DOCUMENT SECTION
The reproductive strategies of this species are not known, but other Orectolobus species are oviparous and have slow reproductive cycles. Its dentition indicates that the diet of the network wobbegong consists predominantly of small fishes, as well as some cephalopods and crustaceans, such as lobsters and crabs.

== Anatomy and morphology ==
Orectolobus reticulatus is a member of the small subgroup of wobbegongs, otherwise known as carpet sharks. Their bold markings, symmetrical patterns, and flattened appearance resemble a carpet, hence the name. Orectolobus reticulatus has simple dermal lobes that line its upper lip and act as camouflage for prey. The lobes are weed-like whiskers surrounding the jaw and act as sensory barbs. Their dermal lobes are mostly grey, and their ventral lobes appear slightly paler. The patterned dark spots that cover their body, in addition to the pale yellow saddles and fine reticulations, aid in camouflage against predators and prey. The sides of the head of the Orectolobus reticulatus have fine white spots and dark reticulates. The back of the head has dark, brownish black spots that are slightly smaller than their eyes. The rest of their body has four distinct dark markings that run along the tops of their back. The differences in morphology between Orectolobus reticulatus and other similar species can be noted in their size. Orectolobus reticulatus have smaller dorsal fins, a shorter head, and longer snout vent length compared to other wobbegong sharks. The largest Orectolobus reticulatus measured was a female at 523 mm total length.

== Distribution and habitat ==
The network wobbegong is endemic to the coast of Northwestern Australia. Specimens have been collected from Louis Island, Long Reef, and Darwin Harbour. Network wobbegongs live in very shallow water along the continental shelf, not exceeding depths of 20 m. Based on areas where the specimens were caught for study, it is suspected that network wobbegongs live in caves and ledges on rocky or coral reefs. These habitats are also known to be occupied by Orectolobus wardi, a closely related species.

[Records from a collection]

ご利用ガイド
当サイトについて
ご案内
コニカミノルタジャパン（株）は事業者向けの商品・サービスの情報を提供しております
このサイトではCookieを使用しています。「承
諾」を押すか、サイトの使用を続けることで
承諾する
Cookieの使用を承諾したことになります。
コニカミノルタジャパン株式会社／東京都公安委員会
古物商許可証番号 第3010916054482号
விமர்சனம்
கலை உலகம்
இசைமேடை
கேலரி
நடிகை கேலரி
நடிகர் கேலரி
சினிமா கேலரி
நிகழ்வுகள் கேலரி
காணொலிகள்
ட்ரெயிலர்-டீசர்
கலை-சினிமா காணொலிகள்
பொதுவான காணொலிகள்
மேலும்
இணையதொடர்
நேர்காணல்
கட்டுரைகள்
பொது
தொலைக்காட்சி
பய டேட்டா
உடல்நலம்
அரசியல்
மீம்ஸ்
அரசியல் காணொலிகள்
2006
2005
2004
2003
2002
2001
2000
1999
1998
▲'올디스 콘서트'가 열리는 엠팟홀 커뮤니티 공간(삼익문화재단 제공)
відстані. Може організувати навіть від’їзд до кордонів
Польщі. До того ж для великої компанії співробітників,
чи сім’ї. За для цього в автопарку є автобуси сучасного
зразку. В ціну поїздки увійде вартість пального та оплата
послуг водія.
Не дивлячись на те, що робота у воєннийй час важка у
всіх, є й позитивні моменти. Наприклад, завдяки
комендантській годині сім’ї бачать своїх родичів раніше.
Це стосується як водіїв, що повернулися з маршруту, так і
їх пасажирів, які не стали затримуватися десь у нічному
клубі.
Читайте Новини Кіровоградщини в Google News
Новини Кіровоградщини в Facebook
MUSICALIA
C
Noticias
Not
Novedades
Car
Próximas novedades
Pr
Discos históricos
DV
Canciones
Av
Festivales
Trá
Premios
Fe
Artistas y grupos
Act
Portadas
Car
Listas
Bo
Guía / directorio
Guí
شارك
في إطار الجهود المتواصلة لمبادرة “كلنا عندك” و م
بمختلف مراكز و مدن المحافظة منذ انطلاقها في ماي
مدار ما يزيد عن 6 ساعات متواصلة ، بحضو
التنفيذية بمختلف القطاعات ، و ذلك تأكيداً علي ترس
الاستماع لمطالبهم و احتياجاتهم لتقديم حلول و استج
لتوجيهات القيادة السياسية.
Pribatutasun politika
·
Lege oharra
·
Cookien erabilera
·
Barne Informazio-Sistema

TASKS FOR THIS EXERCISE
1. Translate this sentence from the passage on the network wobbegong into Spanish: "The network wobbegong is endemic to the coast of Northwestern Australia."
2. List every place named in the network wobbegong passage as a site where specimens have been collected.
3. Write out the part of the network wobbegong passage that opens with the words containing "The reproductive strategies" and closes with "lobsters and crabs.", substituting "reef fishes" for "small fishes".
None of the lines from the collection are needed for this work.

RESPONSE LIST
1. El wobbegong de red es endémico de la costa del noroeste de Australia.

2. Louis Island, Long Reef, Darwin Harbour

3.
The reproductive strategies of this species are not known, but other Orectolobus species are oviparous and have slow reproductive cycles. Its dentition indicates that the diet of the network wobbegong consists predominantly of reef fishes, as well as some cephalopods and crustaceans, such as lobsters and crabs.